TCS Daily

Galileo's Last Ride

By Kenneth Silber - November 4, 2002 12:00 AM

The spacecraft Galileo, explorer of Jupiter and its moons, is entering the final phases of its mission. On November 5, the probe will conduct a flyby of Amalthea, a potato-shaped moon deep within Jupiter's magnetic and radiation environment. Since the spacecraft is running out of the propellant that keeps its antenna pointed toward Earth, its controllers at NASA's Jet Propulsion Laboratory have put it on a collision course with Jupiter. In September 2003, it will plunge into the giant planet's atmosphere and cease to exist.

Galileo, however, has lasted much longer than had been expected when it arrived in the Jupiter system in late 1995 for a two-year primary mission. (Unmanned space projects are often extended until instruments are decrepit and funding has dried up.) Moreover, Galileo has produced an enormous wealth of scientific data and images. The craft has detected, for instance, lightning on Jupiter, a magnetic field around the moon Ganymede, intense volcanic activity on the moon Io, and - most importantly - evidence of an ocean of liquid water beneath the ice-covered surface of the moon Europa. The latter makes Europa the most plausible abode for any life that may exist in the outer solar system.

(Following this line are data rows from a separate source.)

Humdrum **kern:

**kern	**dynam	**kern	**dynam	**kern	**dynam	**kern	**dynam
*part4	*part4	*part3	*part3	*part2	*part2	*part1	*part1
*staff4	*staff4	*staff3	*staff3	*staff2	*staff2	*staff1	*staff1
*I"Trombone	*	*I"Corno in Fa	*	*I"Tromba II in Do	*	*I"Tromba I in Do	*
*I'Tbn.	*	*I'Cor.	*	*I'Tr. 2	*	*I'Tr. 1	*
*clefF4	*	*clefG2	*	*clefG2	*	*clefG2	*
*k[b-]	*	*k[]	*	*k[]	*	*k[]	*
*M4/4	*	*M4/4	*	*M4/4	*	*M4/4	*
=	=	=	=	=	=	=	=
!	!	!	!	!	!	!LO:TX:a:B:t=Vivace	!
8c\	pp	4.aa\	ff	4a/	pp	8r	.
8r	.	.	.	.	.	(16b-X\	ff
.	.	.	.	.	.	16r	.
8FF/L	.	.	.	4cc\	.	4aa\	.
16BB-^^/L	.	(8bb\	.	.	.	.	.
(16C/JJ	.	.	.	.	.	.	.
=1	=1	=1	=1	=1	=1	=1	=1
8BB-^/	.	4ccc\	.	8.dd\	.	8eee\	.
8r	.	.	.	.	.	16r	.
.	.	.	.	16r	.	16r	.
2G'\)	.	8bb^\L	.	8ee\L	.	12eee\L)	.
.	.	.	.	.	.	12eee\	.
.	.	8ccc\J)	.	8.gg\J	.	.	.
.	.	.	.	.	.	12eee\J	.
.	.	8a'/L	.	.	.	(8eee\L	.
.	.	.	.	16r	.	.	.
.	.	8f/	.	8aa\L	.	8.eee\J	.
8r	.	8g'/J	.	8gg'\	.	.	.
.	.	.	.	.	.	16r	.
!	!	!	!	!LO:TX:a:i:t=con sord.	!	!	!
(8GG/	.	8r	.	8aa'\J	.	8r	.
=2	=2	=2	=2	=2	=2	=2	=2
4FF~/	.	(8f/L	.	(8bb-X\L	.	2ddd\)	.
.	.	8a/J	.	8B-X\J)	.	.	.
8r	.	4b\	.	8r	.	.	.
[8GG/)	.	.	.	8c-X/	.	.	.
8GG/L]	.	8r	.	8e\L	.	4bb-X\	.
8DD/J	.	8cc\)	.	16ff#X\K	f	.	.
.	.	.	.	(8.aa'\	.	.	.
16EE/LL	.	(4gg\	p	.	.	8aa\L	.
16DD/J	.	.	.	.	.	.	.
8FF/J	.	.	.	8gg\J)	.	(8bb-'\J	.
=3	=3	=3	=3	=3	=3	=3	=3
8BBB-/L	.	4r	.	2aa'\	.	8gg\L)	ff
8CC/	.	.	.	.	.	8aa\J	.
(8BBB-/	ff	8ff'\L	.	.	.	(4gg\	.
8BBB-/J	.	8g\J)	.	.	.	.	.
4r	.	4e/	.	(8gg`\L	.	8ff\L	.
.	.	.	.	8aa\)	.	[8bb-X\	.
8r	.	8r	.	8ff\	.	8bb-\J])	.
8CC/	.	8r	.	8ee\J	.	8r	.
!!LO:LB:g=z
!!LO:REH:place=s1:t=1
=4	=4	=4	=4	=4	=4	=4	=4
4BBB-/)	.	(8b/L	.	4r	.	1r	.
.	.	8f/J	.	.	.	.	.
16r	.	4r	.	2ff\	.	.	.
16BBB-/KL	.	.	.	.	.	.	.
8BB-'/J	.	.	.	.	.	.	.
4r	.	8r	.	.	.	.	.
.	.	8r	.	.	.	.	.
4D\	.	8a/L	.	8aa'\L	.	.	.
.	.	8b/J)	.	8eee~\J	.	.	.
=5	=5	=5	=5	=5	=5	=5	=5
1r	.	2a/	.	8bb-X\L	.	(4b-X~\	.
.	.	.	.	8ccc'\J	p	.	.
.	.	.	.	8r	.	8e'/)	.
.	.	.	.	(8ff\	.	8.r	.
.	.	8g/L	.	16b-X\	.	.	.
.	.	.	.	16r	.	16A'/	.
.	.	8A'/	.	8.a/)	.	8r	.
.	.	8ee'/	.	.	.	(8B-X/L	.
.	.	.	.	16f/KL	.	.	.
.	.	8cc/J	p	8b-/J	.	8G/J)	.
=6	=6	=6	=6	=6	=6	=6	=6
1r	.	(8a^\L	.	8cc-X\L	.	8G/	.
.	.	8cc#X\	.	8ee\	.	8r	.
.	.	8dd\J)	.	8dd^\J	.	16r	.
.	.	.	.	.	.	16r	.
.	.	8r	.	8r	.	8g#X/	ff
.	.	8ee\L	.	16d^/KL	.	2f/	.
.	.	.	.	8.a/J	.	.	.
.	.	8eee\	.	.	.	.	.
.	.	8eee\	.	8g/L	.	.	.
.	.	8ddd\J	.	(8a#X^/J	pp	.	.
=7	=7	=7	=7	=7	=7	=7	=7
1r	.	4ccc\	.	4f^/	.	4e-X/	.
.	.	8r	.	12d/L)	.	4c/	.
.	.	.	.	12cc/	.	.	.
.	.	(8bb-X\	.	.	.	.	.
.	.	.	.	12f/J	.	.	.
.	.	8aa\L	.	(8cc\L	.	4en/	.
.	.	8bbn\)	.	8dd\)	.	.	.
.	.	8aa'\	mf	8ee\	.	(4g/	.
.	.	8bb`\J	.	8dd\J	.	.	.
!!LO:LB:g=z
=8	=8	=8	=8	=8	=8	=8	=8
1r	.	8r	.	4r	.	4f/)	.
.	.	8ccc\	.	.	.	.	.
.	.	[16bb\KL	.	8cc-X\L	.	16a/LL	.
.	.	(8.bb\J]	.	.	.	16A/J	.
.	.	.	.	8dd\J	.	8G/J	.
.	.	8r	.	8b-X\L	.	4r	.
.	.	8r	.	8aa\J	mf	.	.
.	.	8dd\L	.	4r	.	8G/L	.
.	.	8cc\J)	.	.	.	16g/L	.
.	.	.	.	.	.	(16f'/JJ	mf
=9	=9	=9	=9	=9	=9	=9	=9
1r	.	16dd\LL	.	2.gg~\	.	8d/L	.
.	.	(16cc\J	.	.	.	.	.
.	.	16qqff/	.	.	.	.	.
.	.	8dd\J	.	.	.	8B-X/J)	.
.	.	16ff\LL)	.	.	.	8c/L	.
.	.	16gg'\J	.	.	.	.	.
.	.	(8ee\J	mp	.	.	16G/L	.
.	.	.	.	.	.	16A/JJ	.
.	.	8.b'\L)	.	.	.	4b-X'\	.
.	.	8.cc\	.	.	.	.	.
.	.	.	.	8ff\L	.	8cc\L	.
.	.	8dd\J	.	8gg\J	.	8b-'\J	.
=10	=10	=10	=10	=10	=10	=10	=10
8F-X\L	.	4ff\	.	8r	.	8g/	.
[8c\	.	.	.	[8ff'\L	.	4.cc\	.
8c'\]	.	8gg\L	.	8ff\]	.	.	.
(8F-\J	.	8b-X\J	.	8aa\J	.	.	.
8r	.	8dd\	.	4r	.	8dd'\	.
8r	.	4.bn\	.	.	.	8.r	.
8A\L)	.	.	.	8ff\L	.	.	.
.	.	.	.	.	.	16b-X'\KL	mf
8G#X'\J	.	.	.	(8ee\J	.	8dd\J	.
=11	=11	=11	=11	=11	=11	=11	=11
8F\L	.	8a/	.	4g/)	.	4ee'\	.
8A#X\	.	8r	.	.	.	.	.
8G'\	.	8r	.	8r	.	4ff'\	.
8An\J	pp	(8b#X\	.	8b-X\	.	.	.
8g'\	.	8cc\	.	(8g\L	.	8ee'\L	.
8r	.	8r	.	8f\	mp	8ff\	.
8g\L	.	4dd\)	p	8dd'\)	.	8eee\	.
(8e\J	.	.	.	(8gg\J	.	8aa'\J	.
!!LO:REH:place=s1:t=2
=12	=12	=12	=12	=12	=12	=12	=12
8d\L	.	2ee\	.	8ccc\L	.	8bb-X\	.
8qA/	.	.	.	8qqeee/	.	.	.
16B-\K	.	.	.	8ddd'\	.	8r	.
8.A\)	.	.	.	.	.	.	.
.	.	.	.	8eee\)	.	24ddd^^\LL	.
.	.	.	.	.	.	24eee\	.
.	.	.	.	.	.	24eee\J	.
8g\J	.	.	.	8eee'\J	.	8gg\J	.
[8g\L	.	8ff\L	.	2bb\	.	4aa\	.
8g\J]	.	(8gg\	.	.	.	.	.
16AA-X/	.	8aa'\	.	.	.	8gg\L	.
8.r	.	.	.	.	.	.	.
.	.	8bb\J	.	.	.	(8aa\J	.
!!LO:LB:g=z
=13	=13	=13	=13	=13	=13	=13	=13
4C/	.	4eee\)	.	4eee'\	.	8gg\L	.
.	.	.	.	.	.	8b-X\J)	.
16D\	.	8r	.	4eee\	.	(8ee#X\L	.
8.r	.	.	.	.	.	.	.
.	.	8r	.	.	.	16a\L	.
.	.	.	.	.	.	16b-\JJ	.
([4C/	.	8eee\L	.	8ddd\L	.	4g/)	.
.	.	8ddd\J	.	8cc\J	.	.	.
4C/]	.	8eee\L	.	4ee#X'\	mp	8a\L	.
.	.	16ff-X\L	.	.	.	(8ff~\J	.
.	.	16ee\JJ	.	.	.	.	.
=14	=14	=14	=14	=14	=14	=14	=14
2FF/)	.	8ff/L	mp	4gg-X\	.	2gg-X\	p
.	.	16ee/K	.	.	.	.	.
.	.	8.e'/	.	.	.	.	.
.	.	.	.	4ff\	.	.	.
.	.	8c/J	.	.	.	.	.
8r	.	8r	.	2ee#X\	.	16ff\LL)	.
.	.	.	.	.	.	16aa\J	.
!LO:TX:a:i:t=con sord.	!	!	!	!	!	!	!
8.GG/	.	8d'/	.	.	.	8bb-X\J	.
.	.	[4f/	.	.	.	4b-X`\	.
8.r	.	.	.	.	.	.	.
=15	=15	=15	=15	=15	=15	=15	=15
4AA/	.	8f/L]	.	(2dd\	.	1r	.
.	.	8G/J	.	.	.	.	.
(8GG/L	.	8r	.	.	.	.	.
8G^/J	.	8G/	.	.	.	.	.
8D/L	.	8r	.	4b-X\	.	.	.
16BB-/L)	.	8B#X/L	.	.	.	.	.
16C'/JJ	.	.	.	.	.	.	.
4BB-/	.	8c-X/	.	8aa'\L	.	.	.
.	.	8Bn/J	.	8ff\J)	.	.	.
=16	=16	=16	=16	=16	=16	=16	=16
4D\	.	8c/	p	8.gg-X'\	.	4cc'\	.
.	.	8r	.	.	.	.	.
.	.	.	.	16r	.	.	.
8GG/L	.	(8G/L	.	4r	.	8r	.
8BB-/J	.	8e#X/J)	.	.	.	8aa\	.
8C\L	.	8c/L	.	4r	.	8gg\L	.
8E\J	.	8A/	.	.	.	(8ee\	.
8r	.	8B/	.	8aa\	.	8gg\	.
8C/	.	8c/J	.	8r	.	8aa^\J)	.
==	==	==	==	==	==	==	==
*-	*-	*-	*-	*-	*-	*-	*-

The Galileo project has provided not only a vast scientific payoff but also some glimpses into the politics of space exploration. For one thing, Galileo was an early target of antinuclear and environmental activists worried about "nukes in space." This is because the spacecraft, similar to the later Cassini probe to Saturn, carries generators that draw on the heat from decaying plutonium to power its scientific instruments. Prior to Galileo's launch in October 1989, activists sounded the alarm that a launch accident could scatter plutonium throughout the atmosphere. The opponents also raised the far more improbable scenario of the spacecraft hitting Earth during a later flyby.

Such arguments shrugged off the formidable precautions that are taken to minimize any possible release of radioactive material. (For instance, the plutonium is in a ceramic-like form that's extremely difficult to vaporize, and is encased in high-strength, heat-resistant materials.) Interestingly, when Galileo was set to launch aboard the space shuttle in October 1989, opponents denounced the shuttle as entailing much greater risks than an unmanned rocket. When Cassini was set to launch aboard a Titan rocket in 1997, the protest movement decried the supposedly extreme risks of that unmanned launch vehicle.

The Galileo mission also highlighted some divisions that exist among space experts and enthusiasts. The scientific community has long tended to support unmanned space probes and to regard human space exploration with wariness or opposition. At the same time, various space advocacy groups have made human exploration their priority (but generally do not oppose unmanned projects). Planetary scientists have been vocal in celebrating Galileo's achievements and calling for extensions of its mission. However, broad, grass-roots interest, such as attends the possibility of a human mission to Mars, has been less evident.

Even among scientists and enthusiasts of unmanned planetary exploration, Galileo underscored significant differences over priorities and objectives. A substantial constituency exists for near-term exploration of Europa (probably via an orbiter followed by a lander) to follow up on Galileo's evidence for an ocean and to search for possible life. But a similarly dedicated constituency, also possessing strong scientific arguments, emphasizes near-term exploration of Pluto (the only planet that has not yet been visited by a space probe; and one whose orbit presents difficulties if a mission is delayed). Given the limitations of plausible funding, NASA will have difficulty satisfying both groups.

Even Galileo's final mission has been the subject of some contention. During its November flyby of Amalthea, the spacecraft will collect data about the satellite's composition and about the intense radiation and magnetism in the vicinity. But there has been criticism, from Aviation Week magazine and some scientists, of NASA's decision not to take any further pictures of the 154-mile-long moon. Such imaging was deemed too expensive and of lesser scientific importance. There may be further controversy over plans to shut off the probe's instruments months before the plunge into Jupiter. The spacecraft is running out of fuel and money, and has been battered by politics and radiation. But any final glitches notwithstanding, Galileo's performance has been heroic.